• TEXT BLOCK:
——————
Friday, September 14, 2007

Coffee Rica

Ooh! Look! It's! Blog! Time! Goody! Costa Rica is awesome! It's just awesome! The coffee is awesome! Just awesome! The people are awesome! Just awesome! Wanna go play catch? You don't need to throw it, I'll throw it, and retrieve it, you can watch! SCREEEEEEECH. Oh man. I just crashed. I just went from Hyperactive Golden Retriever to Mellow Grumpy Kitty. 'Bout damn time. I've been on a Coffee Rica High for the past three days. I've been guzzling the brew almost nonstop for a week. And how did I find myself in such a quandary, you ask....well, gather around children, Auntie M has a story for you....

Saturday, September 8.
After six hours on one plane, and an hour on another, with a measly single bathroom break between flights (airplane lavatories...loathe them...where does the stuff in the toilet go? It's not natural.), with my snarky, ugly-American tendencies tamed only by free booze (international flights rock) and neatly packaged chips/salsa in lieu of pretzels, I arrived in San Jose, Costa Rica, to a beautiful, sunny morning. Our modest tour group, consisting of 15 or so members of a "United China" committee, of which my dear mother is one, were greeted warmly by local Chinese Costa-Ricans. What a warm, gracious group...They had a huge, custom-printed, welcome banner and everything. Yes, there was an adamant, earnest request for a group picture, welcome banner and all. All hail clever, picture-shy me: under pretense of keeping an eye on the luggage, I managed to duck out of the picture. No way am I posing in a banner group picture. NEVER!

Cut to two hours later. After checking in to our hotel, and enjoying a pleasant lunch at a local Chinese restaurant, with standard Chinese banquet fare (!), I find myself grinning weakly for the camera, in a group picture. With a banner. Under another banner. Lud help me. I was jet-lagged. Bloated and drowsy from the greasy Cantonese food. Weak, I tell you. Weak.
——————
Keypoint text descriptions:
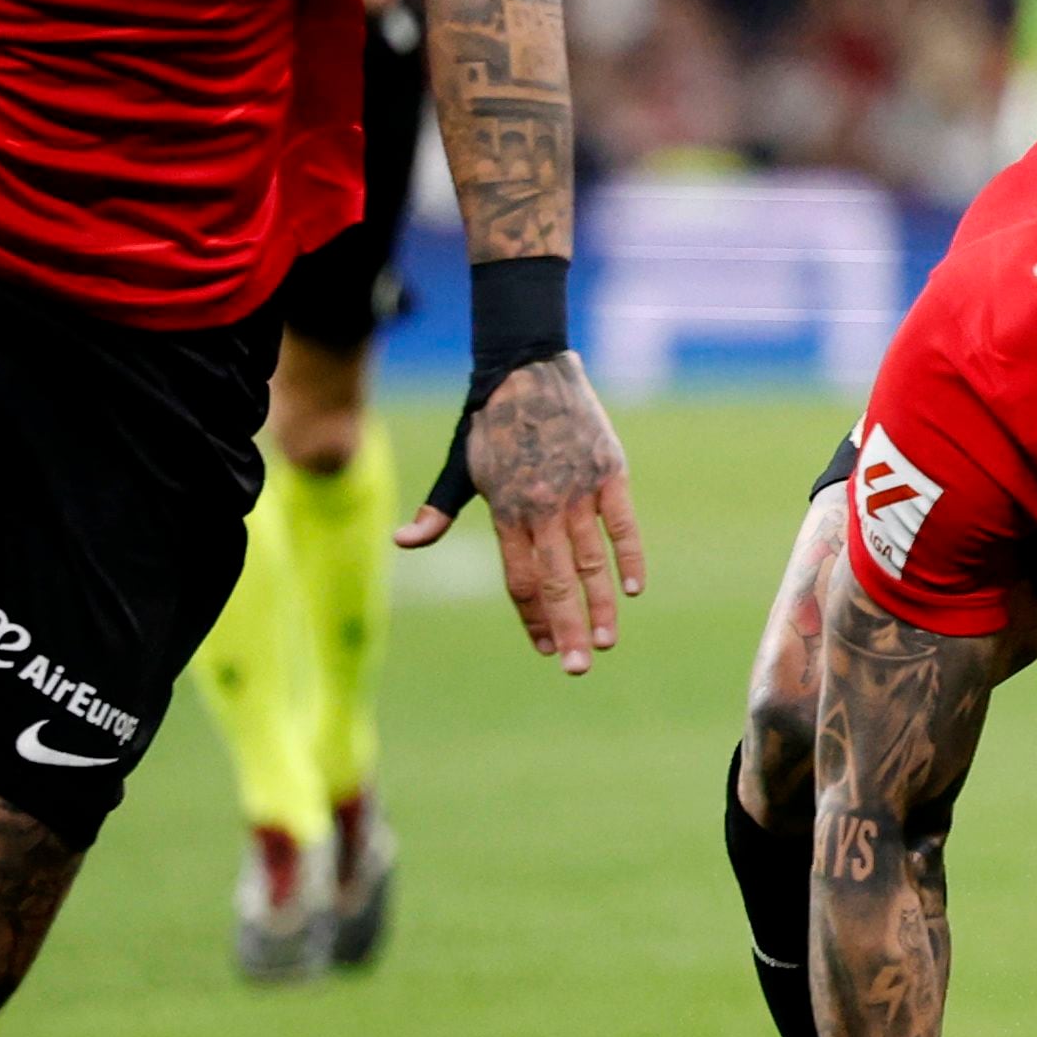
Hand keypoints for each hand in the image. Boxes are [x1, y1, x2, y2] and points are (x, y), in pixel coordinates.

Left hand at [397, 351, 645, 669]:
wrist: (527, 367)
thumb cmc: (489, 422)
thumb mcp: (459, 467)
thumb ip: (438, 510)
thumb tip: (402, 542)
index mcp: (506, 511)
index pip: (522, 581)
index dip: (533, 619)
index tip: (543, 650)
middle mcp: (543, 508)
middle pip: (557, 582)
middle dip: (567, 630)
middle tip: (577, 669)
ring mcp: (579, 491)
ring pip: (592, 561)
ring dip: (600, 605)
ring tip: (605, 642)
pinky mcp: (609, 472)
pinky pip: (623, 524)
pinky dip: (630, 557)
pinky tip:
——————
• BRIEF:
In the Costa Rica blog post, how many hours did the first plane ride take? Rely only on the Costa Rica blog post.

• YOUR RESPONSE:
Six hours.